I can't really tell you much of what was happening that day on the steps of the Library of Skulls. I'm sad to report that it had nothing to do with Sleestaks; one of my dreams (or possibly nightmares) in life is to interact with a real Sleestak, and getting a look at the incredibly well made (and incredibly damp - those foam latex suits just suck up the moisture from the actors) suits in the FX workshop was a thrill. It was especially exciting to see the head of Enik - the advanced Sleestak who sometimes aids Marshall, Will and Holly - and to examine the points of articulation and the level of detail. But to have seen people in them, walking around! That would have been heaven.

Anyway, I can't tell you what I saw because it's spoilery, but it did involve Anna Friel playing to a ball on a stick which will be replaced in the final film by Grumpy, the T-Rex that caused so much trouble for the family in the original show. This Grumpy will likely be more menacing than the faintly Downsy one from the original show, and Friel showed some chops in this scene. I was expecting to see nothing but non-stop comedy on set, and here she was... emoting?

People on set kept telling me how damn funny the movie is, so don't think that director Brad Silberling has decided to go all dramatic with his Land of the Lost. But it's also obviously not just a spoof of the original; in fact, many of the cast members went out of their way to explain that it's in no way a spoof. Rather, it's a deadly serious take on the concept... with some clowns thrown in to it. Everything about the Land of the Lost is real, and possibly fatal, but Will and Danny play characters whose reactions to these things bring the comedy.
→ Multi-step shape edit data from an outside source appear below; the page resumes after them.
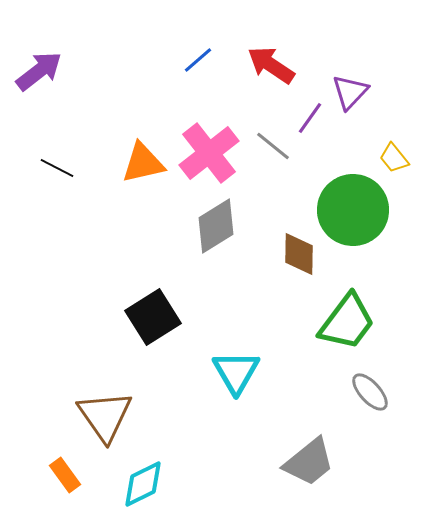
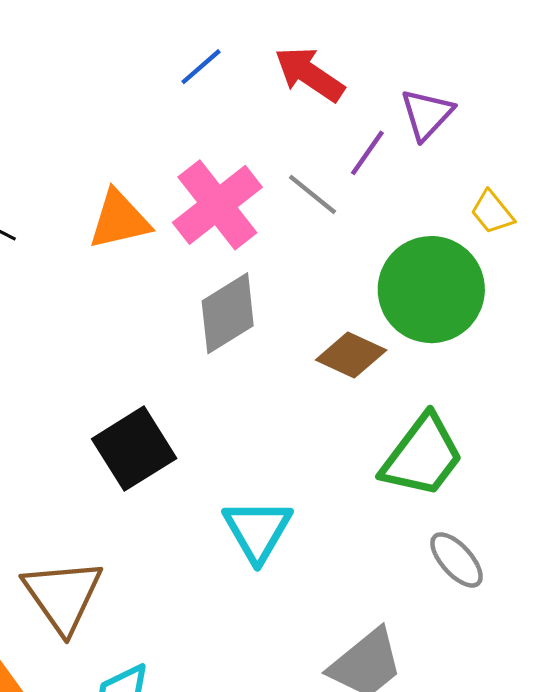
brown diamond: (299, 254) -> (351, 355), turned -66

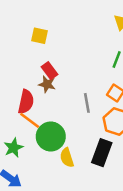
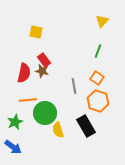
red semicircle: (26, 102) -> (24, 73), moved
orange line: (30, 120) -> (28, 100), turned -42
black rectangle: (102, 153) -> (86, 126), turned -50

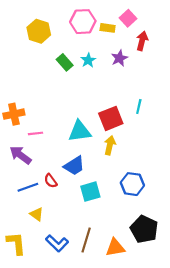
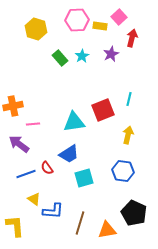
yellow arrow: (110, 145) -> (128, 135), moved
blue L-shape: (57, 243) -> (53, 211), moved, turned -40

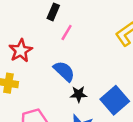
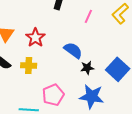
pink line: (67, 33) -> (88, 16), moved

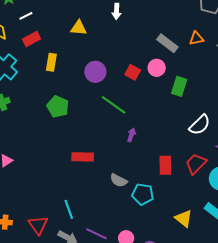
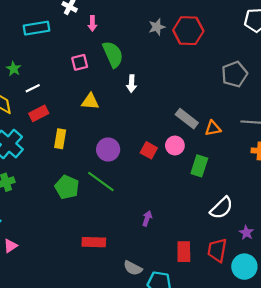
orange triangle: (196, 38) -> (213, 128), moved
green line: (114, 105) -> (101, 181), moved
red trapezoid: (196, 164) -> (217, 250), turned -35

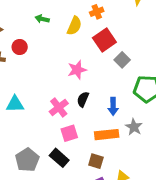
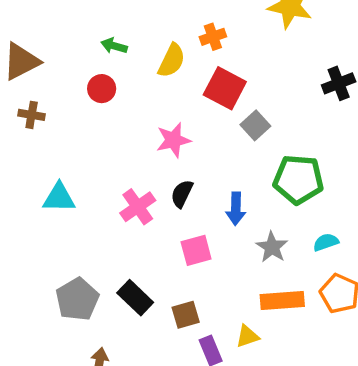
red square: (104, 40) -> (225, 88), turned -30
red circle: (20, 47) -> (102, 89), moved
pink square: (69, 133) -> (196, 250), moved
orange rectangle: (107, 135) -> (282, 301), moved
brown square: (96, 161) -> (186, 315), moved, turned -35

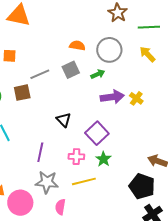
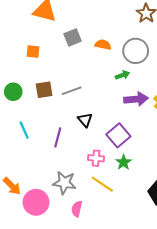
gray square: (71, 70) -> (73, 37), moved
gray line: (40, 74) -> (72, 91), moved
purple line: (40, 152) -> (58, 137), moved
yellow line: (84, 181) -> (102, 184), turned 45

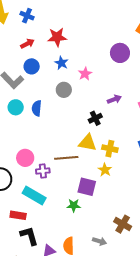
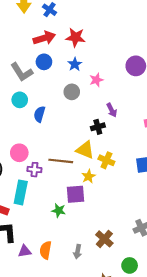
red arrow: (27, 44) -> (44, 38), size x1.5
purple arrow: (114, 99) -> (112, 110), moved, turned 72
blue semicircle: (37, 108) -> (39, 114), moved
yellow star: (105, 170) -> (89, 176), moved
purple square: (87, 187) -> (76, 194), turned -30
cyan rectangle: (34, 195) -> (21, 192), turned 60
gray arrow: (99, 241) -> (78, 252), turned 72

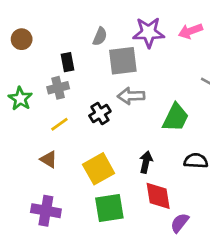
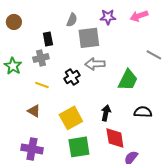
purple star: (149, 32) -> (108, 17), size x0.7
yellow line: (59, 124) -> (42, 85), turned 56

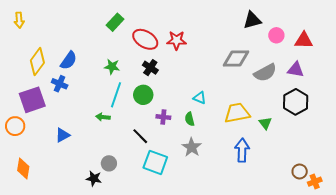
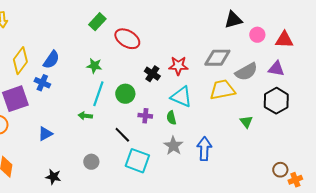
red star: (177, 40) -> (178, 66), moved
black cross: (150, 68) -> (152, 74), moved
cyan triangle: (200, 98) -> (181, 97), size x1.6
yellow trapezoid: (237, 113) -> (222, 90), moved
blue arrow: (242, 150) -> (204, 149), moved
black star: (94, 179) -> (53, 177), moved

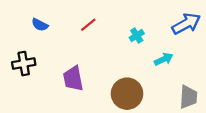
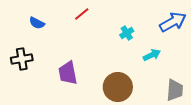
red line: (88, 25) -> (82, 14), moved

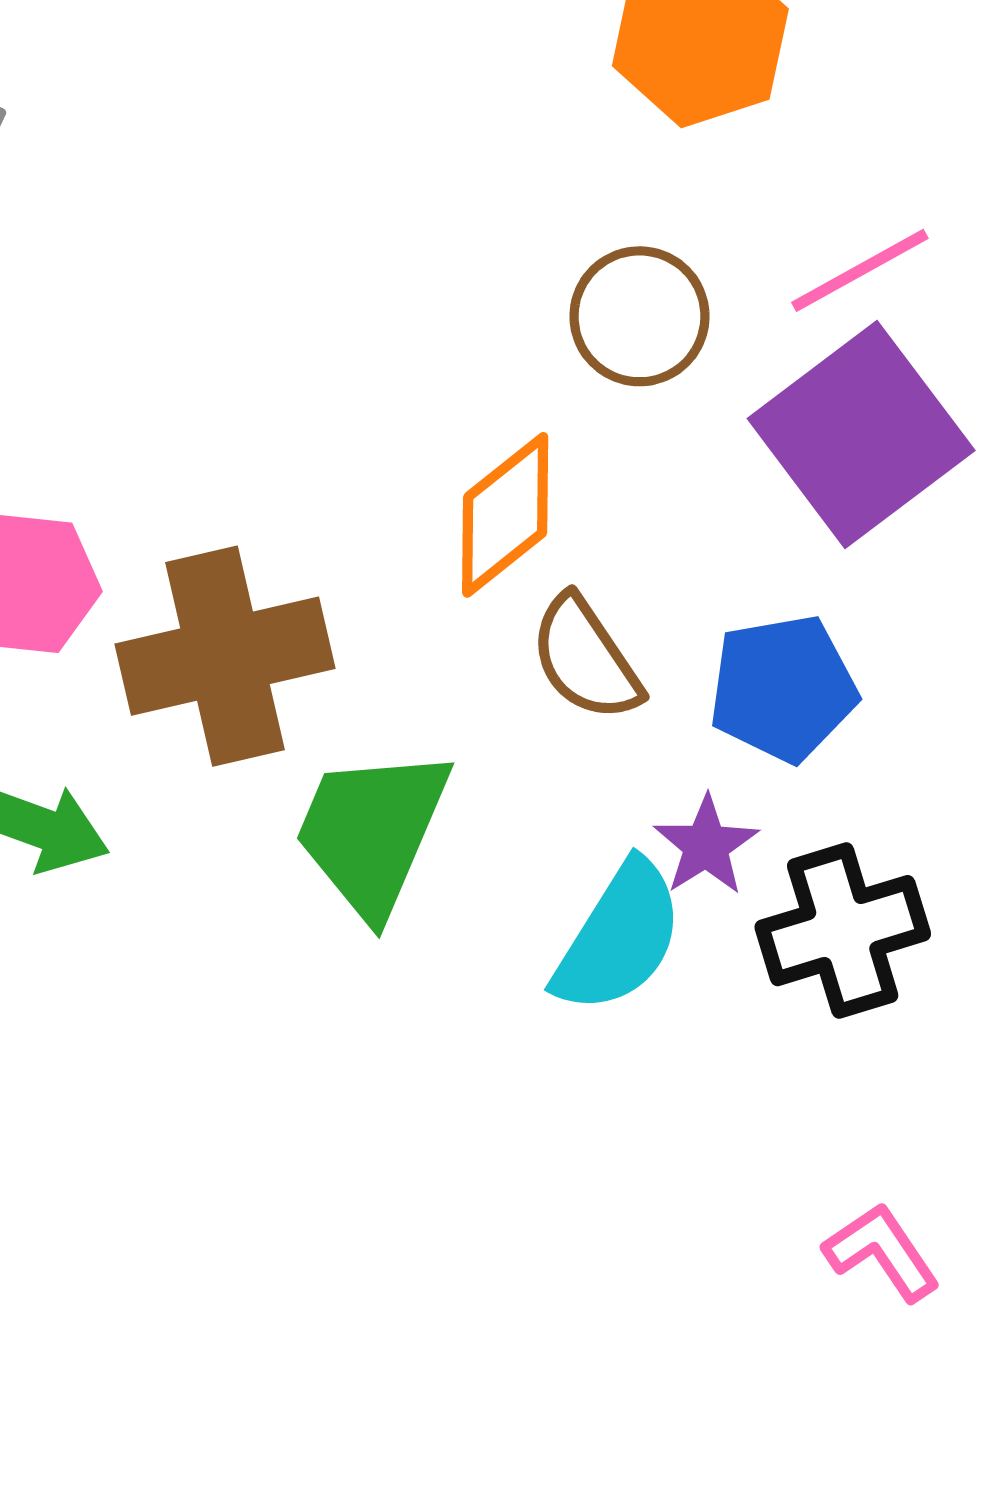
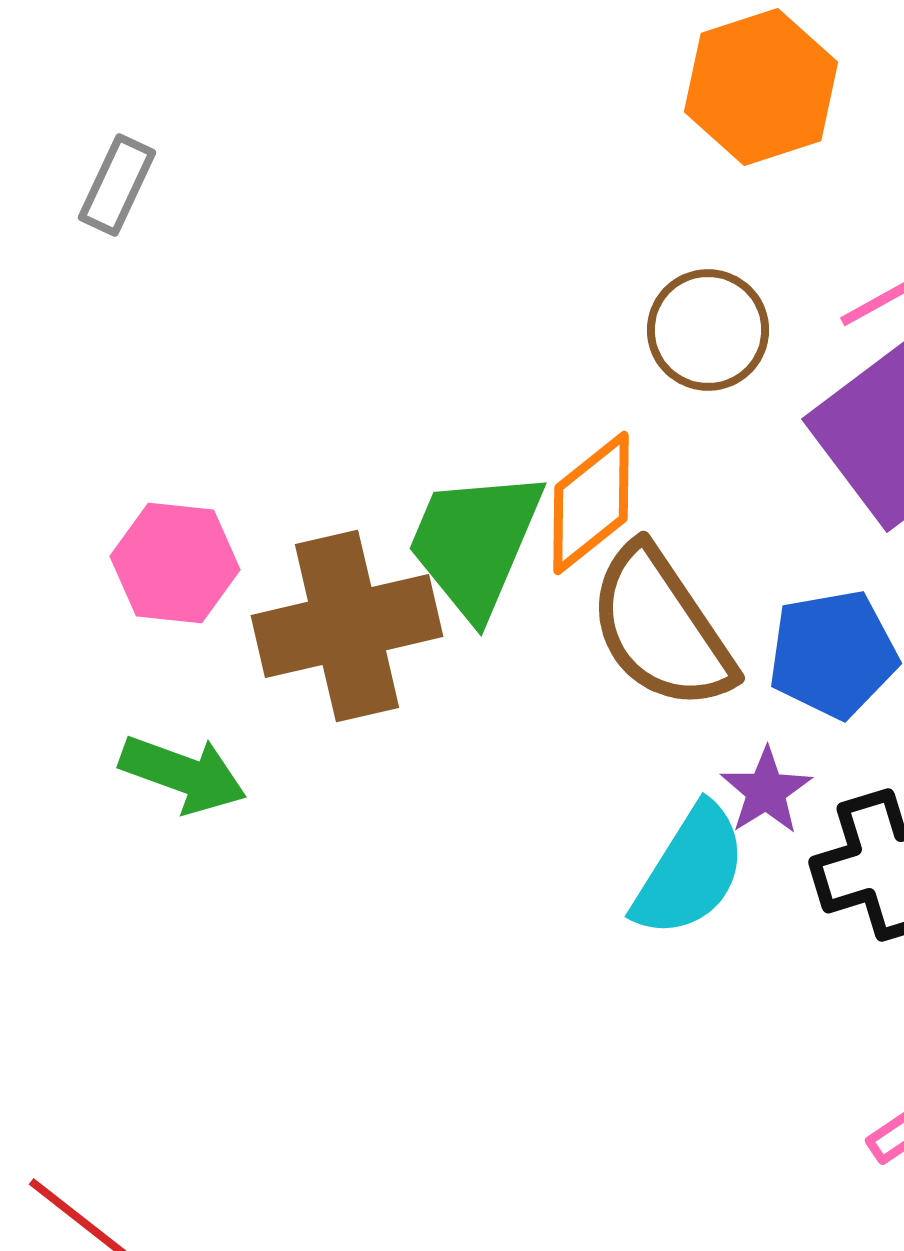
brown semicircle: (586, 658) -> (661, 628), size x1.5
green trapezoid: (372, 832) -> (475, 543), moved

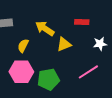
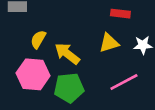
yellow arrow: (45, 28) -> (67, 54), moved
yellow triangle: (64, 44) -> (109, 43), moved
The question, of course, is how well will these elements gel? For my money I can name the big-budget-genre-action-comedies that have been classics on one finger: Ghostbusters. In many ways it seems like the more money you throw at a comedy, the less funny it gets. The reality is that big budget FX films require a kind of discipline and mark hitting that doesn't leave much room for the flexibility comedy demands. But Silberling didn't hire Ferrell and McBride simply to force them to stand on Xes made of gaffer's tape and gawk at unseen dinosaurs. Everybody involved thinks they've hit that sweet spot, that they've found a way to let these guys be just as funny as they need to be (and by these guys I also mean Taccone, whose Chaka sounds like he could be the hidden comedy weapon of the movie) while also creating a fantastical world that is filled with wonder and danger.

Over the rest of the week I'll be bringing you some interviews from the set. While I was there I had a chance to sit down with Ferrell, McBride and Friel, as well as with Sid and Marty Krofft themselves. At the end of the day a select group of us also met with Silberling at his trailer as he smoked a cigar and seemed shockingly laid back for a guy carrying way more than a hundred million dollars of studio money on his back. Will his confidence pay off? We'll find out June 5th.



* They were also unaware that I am not famous. They would get excited seeing me and other journalists standing around outside the stage, and it was kind of fun playing it up by waving or alternately hiding my face. I think I may have made it into some people's vacation photos.